### What you are asked to do
The answer must be every line from the entries below that includes "https".
=== Data in this exercise ===
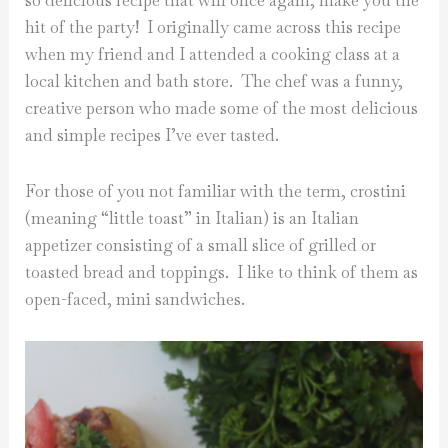
so delicious recipe that will once again, make you the
hit of the party! I originally came across this recipe
when my friend and I attended a cooking class at a
local kitchen and bath store. The chef was a funny,
creative person who made some of the most delicious
and simple recipes I’ve ever tasted.
For those of you not familiar with the term, crostini
(meaning “little toast” in Italian) is an Italian
appetizer consisting of a small slice of grilled or
toasted bread and toppings. I like to think of them as
open-faced, mini sandwiches.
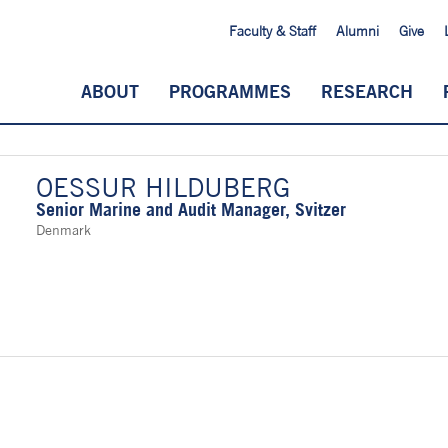
Faculty & Staff
Alumni
Give
ABOUT
PROGRAMMES
RESEARCH
OESSUR HILDUBERG
Senior Marine and Audit Manager, Svitzer
Denmark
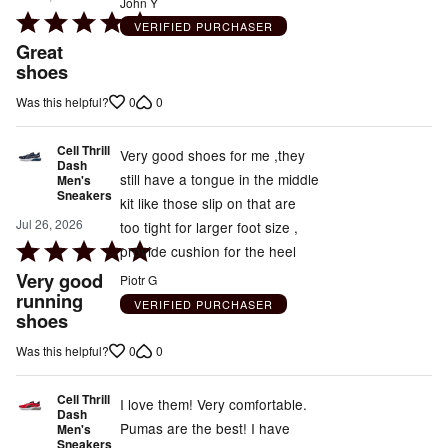
John Y
Rated
VERIFIED PURCHASER
5
Great
out
shoes
of
0
0
Was this helpful?
5
Cell Thrill
Very good shoes for me ,they
Dash
still have a tongue in the middle
Men's
Sneakers
kit like those slip on that are
Jul 26, 2026
too tight for larger foot size ,
Rated
provide cushion for the heel
5
Very good
Piotr G
out
running
VERIFIED PURCHASER
shoes
of
5
0
0
Was this helpful?
Cell Thrill
I love them! Very comfortable.
Dash
Pumas are the best! I have
Men's
Sneakers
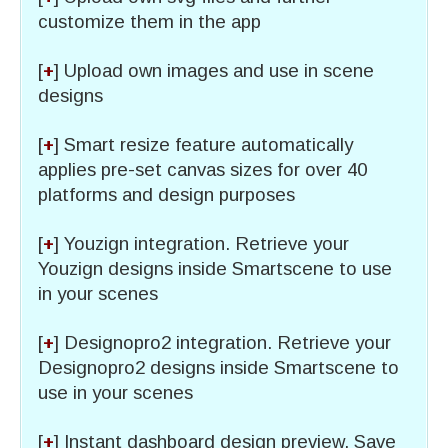
customize them in the app
[
+
] Upload own images and use in scene
designs
[
+
] Smart resize feature automatically
applies pre-set canvas sizes for over 40
platforms and design purposes
[
+
] Youzign integration. Retrieve your
Youzign designs inside Smartscene to use
in your scenes
[
+
] Designopro2 integration. Retrieve your
Designopro2 designs inside Smartscene to
use in your scenes
[
+
] Instant dashboard design preview. Save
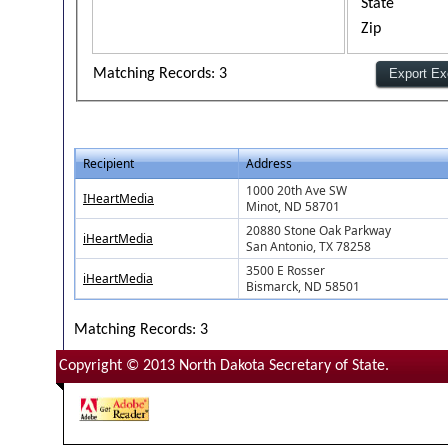
State
Zip
Matching Records: 3
Recipient
Address
1000 20th Ave SW
IHeartMedia
Minot, ND 58701
20880 Stone Oak Parkway
iHeartMedia
San Antonio, TX 78258
3500 E Rosser
iHeartMedia
Bismarck, ND 58501
Matching Records: 3
Copyright © 2013 North Dakota Secretary of State.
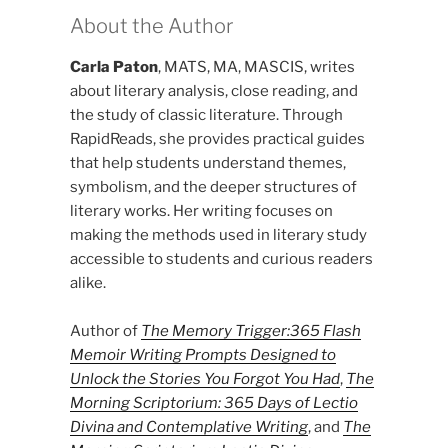
About the Author
Carla Paton
, MATS, MA, MASCIS, writes
about literary analysis, close reading, and
the study of classic literature. Through
RapidReads, she provides practical guides
that help students understand themes,
symbolism, and the deeper structures of
literary works. Her writing focuses on
making the methods used in literary study
accessible to students and curious readers
alike.
Author of
The Memory Trigger:365 Flash
Memoir Writing Prompts Designed to
Unlock the Stories You Forgot You Had
,
The
Morning Scriptorium: 365 Days of Lectio
Divina and Contemplative Writing
, and
The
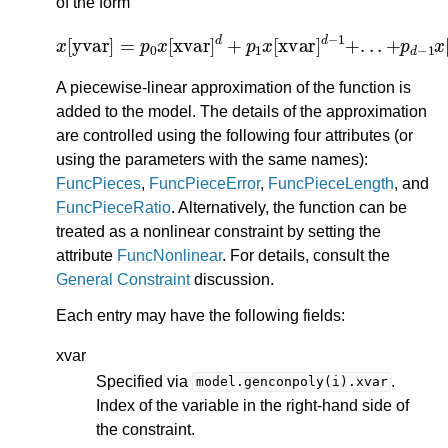
of the form
x
[
yvar
]
=
p
0
x
[
xvar
]
[
d
xvar
+
p
1
]
x
+
[
p
xvar
d
]
d
−
1
+
.
.
.
+
p
d
−
1
x
A piecewise-linear approximation of the function is
added to the model. The details of the approximation
are controlled using the following four attributes (or
using the parameters with the same names):
FuncPieces
,
FuncPieceError
,
FuncPieceLength
, and
FuncPieceRatio
. Alternatively, the function can be
treated as a nonlinear constraint by setting the
attribute
FuncNonlinear
. For details, consult the
General Constraint
discussion.
Each entry may have the following fields:
xvar
Specified via
.
model.genconpoly(i).xvar
Index of the variable in the right-hand side of
the constraint.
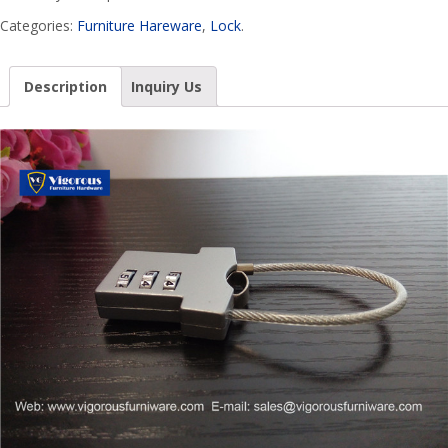
Categories:
Furniture Hareware
,
Lock
.
Description
Inquiry Us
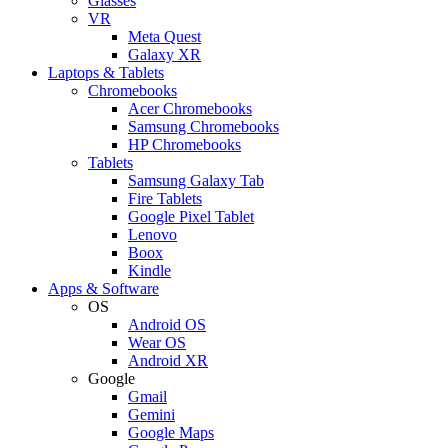
Glasses
VR
Meta Quest
Galaxy XR
Laptops & Tablets
Chromebooks
Acer Chromebooks
Samsung Chromebooks
HP Chromebooks
Tablets
Samsung Galaxy Tab
Fire Tablets
Google Pixel Tablet
Lenovo
Boox
Kindle
Apps & Software
OS
Android OS
Wear OS
Android XR
Google
Gmail
Gemini
Google Maps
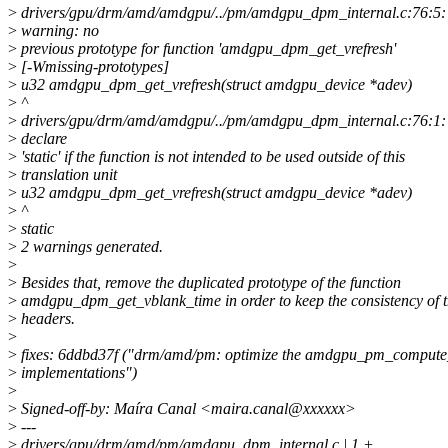
>
drivers/gpu/drm/amd/amdgpu/../pm/amdgpu_dpm_internal.c:76:5:
>
warning: no
>
previous prototype for function 'amdgpu_dpm_get_vrefresh'
>
[-Wmissing-prototypes]
>
u32 amdgpu_dpm_get_vrefresh(struct amdgpu_device *adev)
>
^
>
drivers/gpu/drm/amd/amdgpu/../pm/amdgpu_dpm_internal.c:76:1: 
>
declare
>
'static' if the function is not intended to be used outside of this
>
translation unit
>
u32 amdgpu_dpm_get_vrefresh(struct amdgpu_device *adev)
>
^
>
static
>
2 warnings generated.
>
>
Besides that, remove the duplicated prototype of the function
>
amdgpu_dpm_get_vblank_time in order to keep the consistency of 
>
headers.
>
>
fixes: 6ddbd37f ("drm/amd/pm: optimize the amdgpu_pm_compute_
>
implementations")
>
>
Signed-off-by: Maíra Canal <maira.canal@xxxxxx>
>
---
>
drivers/gpu/drm/amd/pm/amdgpu_dpm_internal.c | 1 +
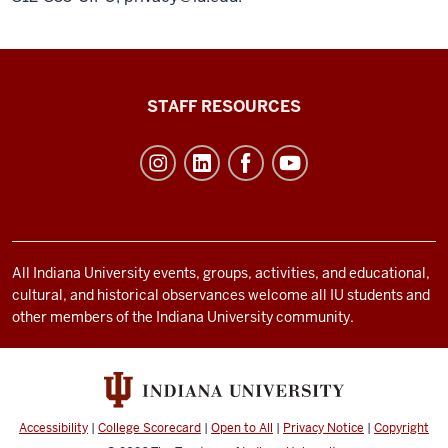
Office
STAFF RESOURCES
of
Student
Life
resources
and
social
All Indiana University events, groups, activities, and educational,
cultural, and historical observances welcome all IU students and
media
other members of the Indiana University community.
channels
Accessibility
|
College Scorecard
|
Open to All
|
Privacy Notice
|
Copyright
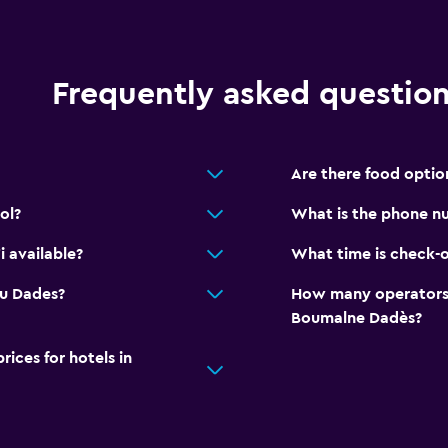
Private bathroom
Walk-in shower
Frequently asked questio
Family friendly
Are there food optio
Cribs available
Books, DVDs, music for c
ol?
What is the phone nu
Kids meals
 available?
What time is check-o
Swimming pool toys
Du Dades?
How many operators 
Kids' outdoor play equi
Boumalne Dadès?
ces for hotels in
Outdoor
Terrace/Patio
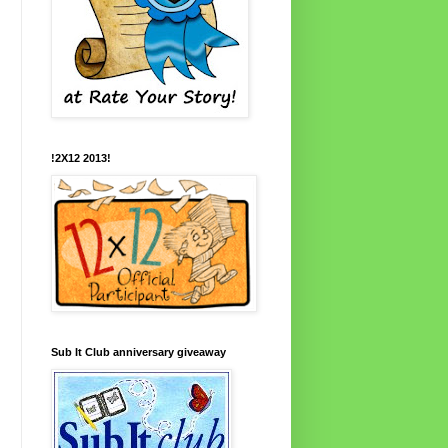
!2X12 2013!
Sub It Club anniversary giveaway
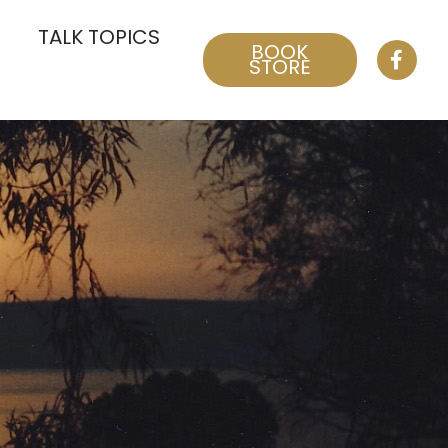
TALK TOPICS
BOOK
STORE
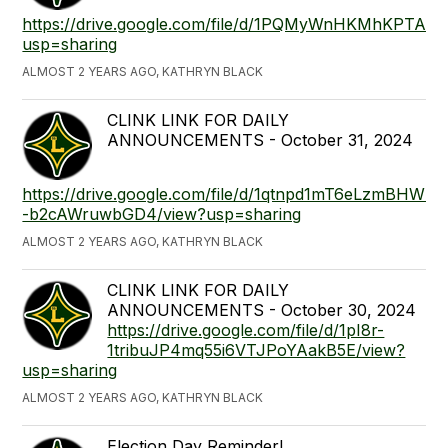
https://drive.google.com/file/d/1PQMyWnHKMhKPTA
usp=sharing
ALMOST 2 YEARS AGO, KATHRYN BLACK
CLINK LINK FOR DAILY
ANNOUNCEMENTS - October 31, 2024
https://drive.google.com/file/d/1qtnpd1mT6eLzmBHWDJ
-b2cAWruwbGD4/view?usp=sharing
ALMOST 2 YEARS AGO, KATHRYN BLACK
CLINK LINK FOR DAILY
ANNOUNCEMENTS - October 30, 2024
https://drive.google.com/file/d/1pI8r-
1tribuJP4mq55i6VTJPoYAakB5E/view?
usp=sharing
ALMOST 2 YEARS AGO, KATHRYN BLACK
Election Day Reminder!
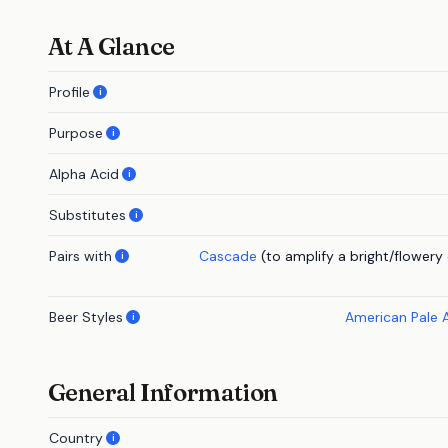
At A Glance
Profile
i
Purpose
i
Alpha Acid
i
Substitutes
i
Pairs with
Cascade
(to amplify a bright/flowery
i
Beer Styles
American Pale 
i
General Information
Country
i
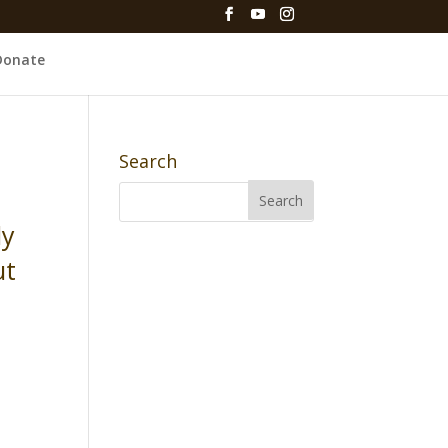
Donate
Search
ly
ut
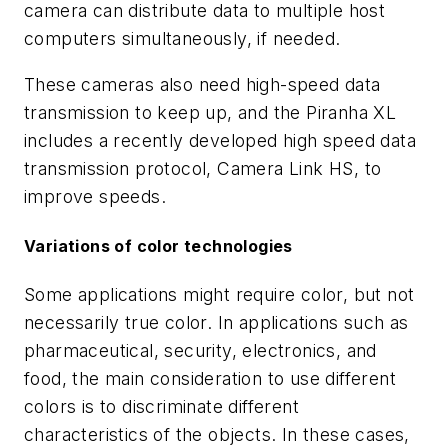
camera can distribute data to multiple host
computers simultaneously, if needed.
These cameras also need high-speed data
transmission to keep up, and the Piranha XL
includes a recently developed high speed data
transmission protocol, Camera Link HS, to
improve speeds.
Variations of color technologies
Some applications might require color, but not
necessarily true color. In applications such as
pharmaceutical, security, electronics, and
food, the main consideration to use different
colors is to discriminate different
characteristics of the objects. In these cases,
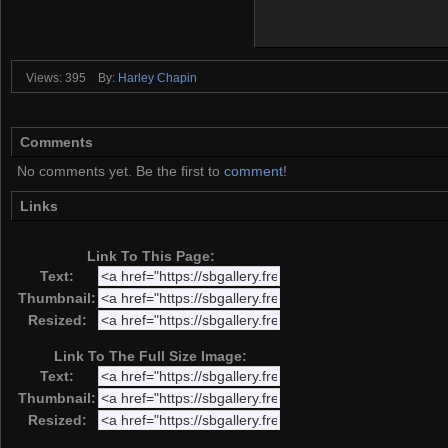
Views: 395
By:
Harley Chapin
Comments
No comments yet. Be the first to
comment
!
Links
Link To This Page:
Text:
Thumbnail:
Resized:
Link To The Full Size Image:
Text:
Thumbnail:
Resized:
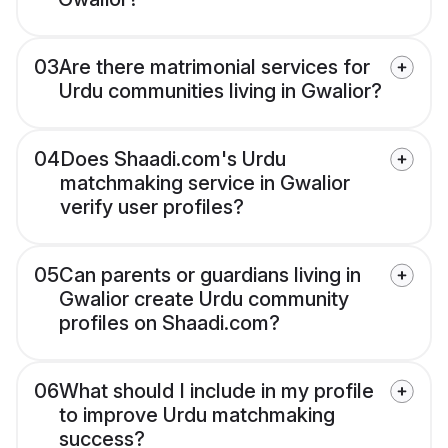
03
Are there matrimonial services for
Urdu communities living in Gwalior?
04
Does Shaadi.com's Urdu
matchmaking service in Gwalior
verify user profiles?
05
Can parents or guardians living in
Gwalior create Urdu community
profiles on Shaadi.com?
06
What should I include in my profile
to improve Urdu matchmaking
success?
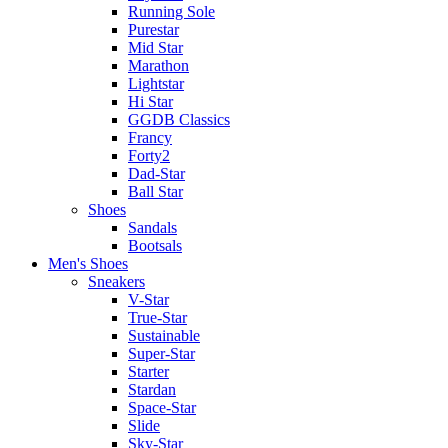
Running Sole
Purestar
Mid Star
Marathon
Lightstar
Hi Star
GGDB Classics
Francy
Forty2
Dad-Star
Ball Star
Shoes
Sandals
Bootsals
Men's Shoes
Sneakers
V-Star
True-Star
Sustainable
Super-Star
Starter
Stardan
Space-Star
Slide
Sky-Star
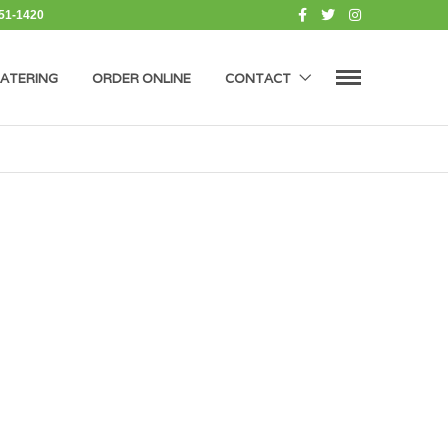
451-1420
ATERING
ORDER ONLINE
CONTACT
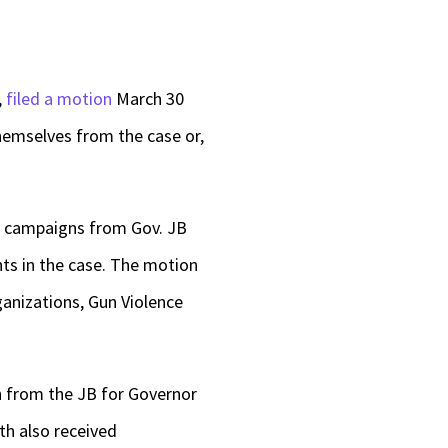
,
filed a motion
March 30
hemselves from the case or,
2 campaigns from Gov. JB
s in the case. The motion
anizations, Gun Violence
h from the JB for Governor
th also received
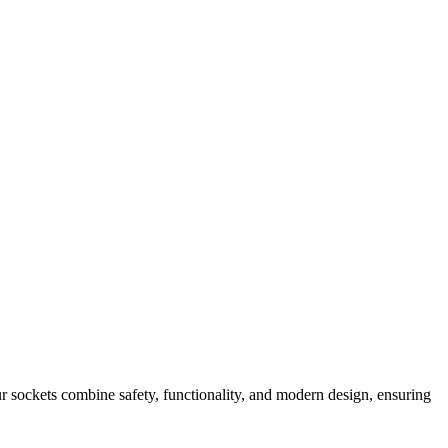
 sockets combine safety, functionality, and modern design, ensuring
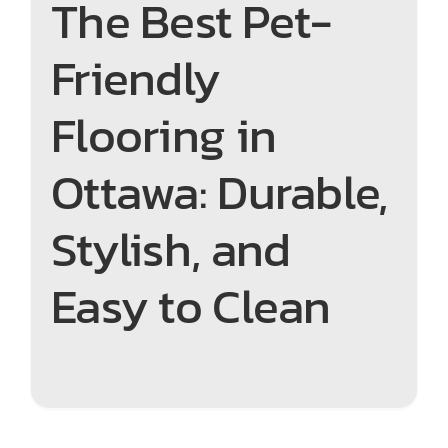
The Best Pet-
Friendly
Flooring in
Ottawa: Durable,
Stylish, and
Easy to Clean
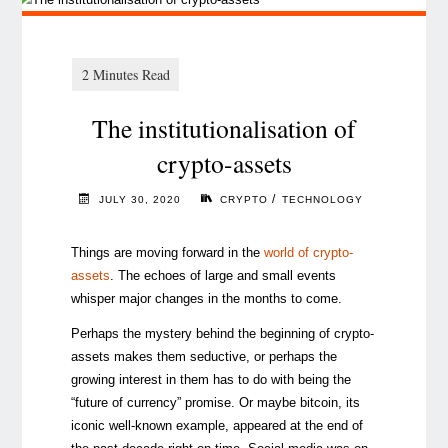
The institutionalisation of
crypto-assets
/
JULY 30, 2020
CRYPTO
TECHNOLOGY
Things are moving forward in the
world of crypto-
assets
. The echoes of large and small events
whisper major changes in the months to come.
Perhaps the mystery behind the beginning of crypto-
assets makes them seductive, or perhaps the
growing interest in them has to do with being the
“future of currency” promise. Or maybe bitcoin, its
iconic well-known example, appeared at the end of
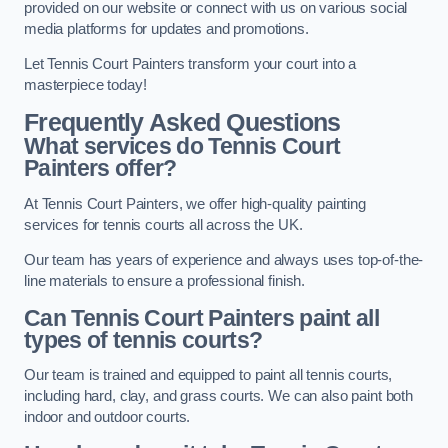
provided on our website or connect with us on various social
media platforms for updates and promotions.
Let Tennis Court Painters transform your court into a
masterpiece today!
Frequently Asked Questions
What services do Tennis Court
Painters offer?
At Tennis Court Painters, we offer high-quality painting
services for tennis courts all across the UK.
Our team has years of experience and always uses top-of-the-
line materials to ensure a professional finish.
Can Tennis Court Painters paint all
types of tennis courts?
Our team is trained and equipped to paint all tennis courts,
including hard, clay, and grass courts. We can also paint both
indoor and outdoor courts.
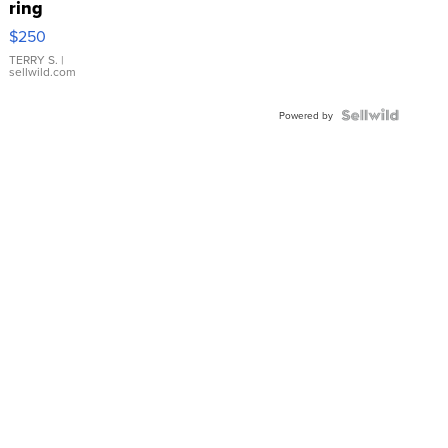
ring
$250
TERRY S.
|
sellwild.com
Powered by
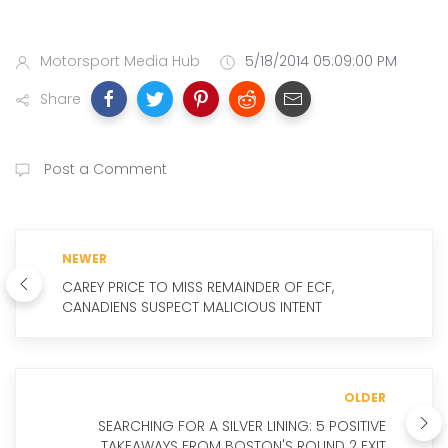
Motorsport Media Hub
5/18/2014 05:09:00 PM
Share
Post a Comment
NEWER
CAREY PRICE TO MISS REMAINDER OF ECF,
CANADIENS SUSPECT MALICIOUS INTENT
OLDER
SEARCHING FOR A SILVER LINING: 5 POSITIVE
TAKEAWAYS FROM BOSTON'S ROUND 2 EXIT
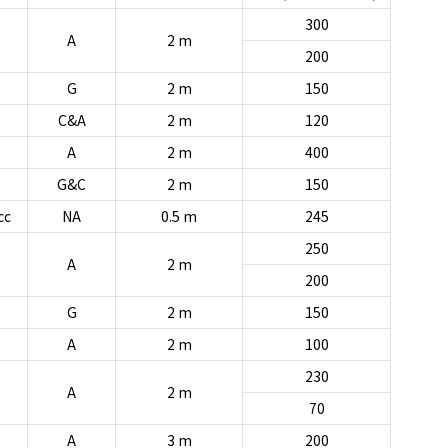
300
A
2 m
200
G
2 m
150
C&A
2 m
120
A
2 m
400
G&C
2 m
150
cc
NA
0.5 m
245
250
A
2 m
200
G
2 m
150
A
2 m
100
230
A
2 m
70
A
3 m
200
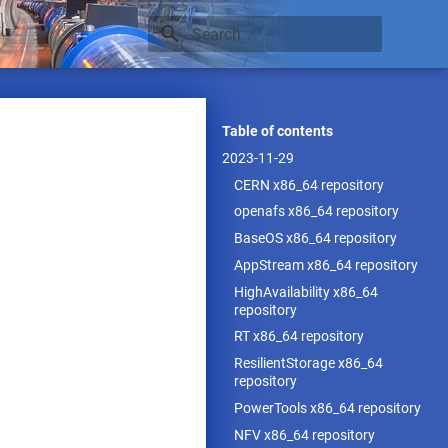
Type to start searching
Table of contents
2023-11-29
CERN x86_64 repository
openafs x86_64 repository
BaseOS x86_64 repository
AppStream x86_64 repository
HighAvailability x86_64
repository
RT x86_64 repository
ResilientStorage x86_64
repository
PowerTools x86_64 repository
NFV x86_64 repository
===
### Solution for this problem
https://drive.google.com/file/d/1PQMyWnHKMhKPTA
https://drive.google.com/file/d/1qtnpd1mT6eLzmBHWDJ
https://drive.google.com/file/d/1pI8r-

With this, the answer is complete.